A Jill of All Trades. A Master of None. Let's Talk Rejection.
Ok, so one of the main reasons I tend to shy away from posting anything that might be considered "negative" on the blog is because I would never want to come across as ungrateful or selfish. I also find myself feeling guilty anytime I start to dwell on my own problems, because I instantly think of all of the people in the world that have much larger problems than myself.
But let's face it, no one's life is a meadow full of unicorns and we are all going to get upset sometimes no matter how hard we try to push our problems behind others. Today is one of those days for me. And I wanted to write about this while it was fresh.
This Winter has been draining on the career/money front. I finally have a day job that I am in love with, and that allows me the time to make art and work freelance, which is what I wanted. But I work at a non-profit and my hourly is not much. My freelance has gone from slim to none as the Winter has drawn out and I find myself drained of almost every financial resource.
I've also been working like a maniac on new drawings and paintings, mostly because I've felt inspired to do so, but the influx in work has made me crave having my work shown in a more physical capacity. Today I dealt with yet another round of rejection.
I feel defeated.
I look around and see so many of my friends being so successful and with seemingly every resource and connection they could need and I'm sitting here with a million drawings in a room alone.
Sounds pitiful, I know, and it is.
But as the moments after rejection pass, and the tears start to subside, moments of clarity and questioning take place.
Why do I do art at all? Seems like a waste of time. I may not have enjoyed my desk jobs - I was downright miserable at times, but should I be struggling to pay for food every month, just to work on art that it seems no one will see in real life?
And then I realize that the rejection is making me take a harder look at why I do what I do, and that's not necessarily a bad thing. What is important? How in the world would my life be more fulfilling going back to a meaningless job, where I experience no real challenge or reward.
Rejection of your personal work is a personal thing. It is much more painful than being angry that
no-one made coffee at the office this morning, or that a pallet or packing material is going to be delayed. Those things are trivial in comparison to feelings of worthlessness.
But then I suppose, all of this rejection makes the times when you get that letter/email that says "Congrats" instead of "We regret to inform you" that much sweeter.
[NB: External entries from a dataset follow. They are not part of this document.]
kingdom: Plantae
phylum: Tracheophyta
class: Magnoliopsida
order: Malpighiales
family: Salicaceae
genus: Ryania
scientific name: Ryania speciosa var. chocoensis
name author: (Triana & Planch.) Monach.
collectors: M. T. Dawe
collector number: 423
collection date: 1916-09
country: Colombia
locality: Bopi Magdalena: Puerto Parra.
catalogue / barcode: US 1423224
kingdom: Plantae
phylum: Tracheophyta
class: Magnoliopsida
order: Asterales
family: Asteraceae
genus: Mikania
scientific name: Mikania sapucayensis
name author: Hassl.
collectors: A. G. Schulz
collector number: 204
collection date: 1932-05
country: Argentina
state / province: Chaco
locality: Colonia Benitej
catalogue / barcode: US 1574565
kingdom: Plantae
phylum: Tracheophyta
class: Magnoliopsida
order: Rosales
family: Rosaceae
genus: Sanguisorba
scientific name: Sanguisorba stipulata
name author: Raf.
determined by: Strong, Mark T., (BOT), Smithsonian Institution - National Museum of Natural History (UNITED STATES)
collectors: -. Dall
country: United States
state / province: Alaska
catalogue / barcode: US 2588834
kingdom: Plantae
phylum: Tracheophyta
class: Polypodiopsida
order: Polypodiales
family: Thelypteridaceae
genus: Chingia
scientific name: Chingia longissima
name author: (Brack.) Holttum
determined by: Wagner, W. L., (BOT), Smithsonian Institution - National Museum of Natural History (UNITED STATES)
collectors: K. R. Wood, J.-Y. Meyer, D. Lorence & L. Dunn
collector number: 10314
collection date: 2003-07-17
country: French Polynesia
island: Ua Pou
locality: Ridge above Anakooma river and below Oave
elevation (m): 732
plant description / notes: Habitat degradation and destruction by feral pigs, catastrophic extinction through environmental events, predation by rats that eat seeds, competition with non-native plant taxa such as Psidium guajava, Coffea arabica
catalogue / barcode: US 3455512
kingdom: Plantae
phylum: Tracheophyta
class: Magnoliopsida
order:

This is me trying to be optimistic again, and really, I'll most likely be curling up in a blanket of self-pity for at least a couple more hours, but at least the spark of hopefulness is there.
I'll leave you with a quote from Stephen King that I have always loved and is sitting on my lap today.
By the time I was fourteen … the nail in my wall would no longer support the weight of the rejection slips impaled upon it. I replaced the nail with a spike and kept on writing.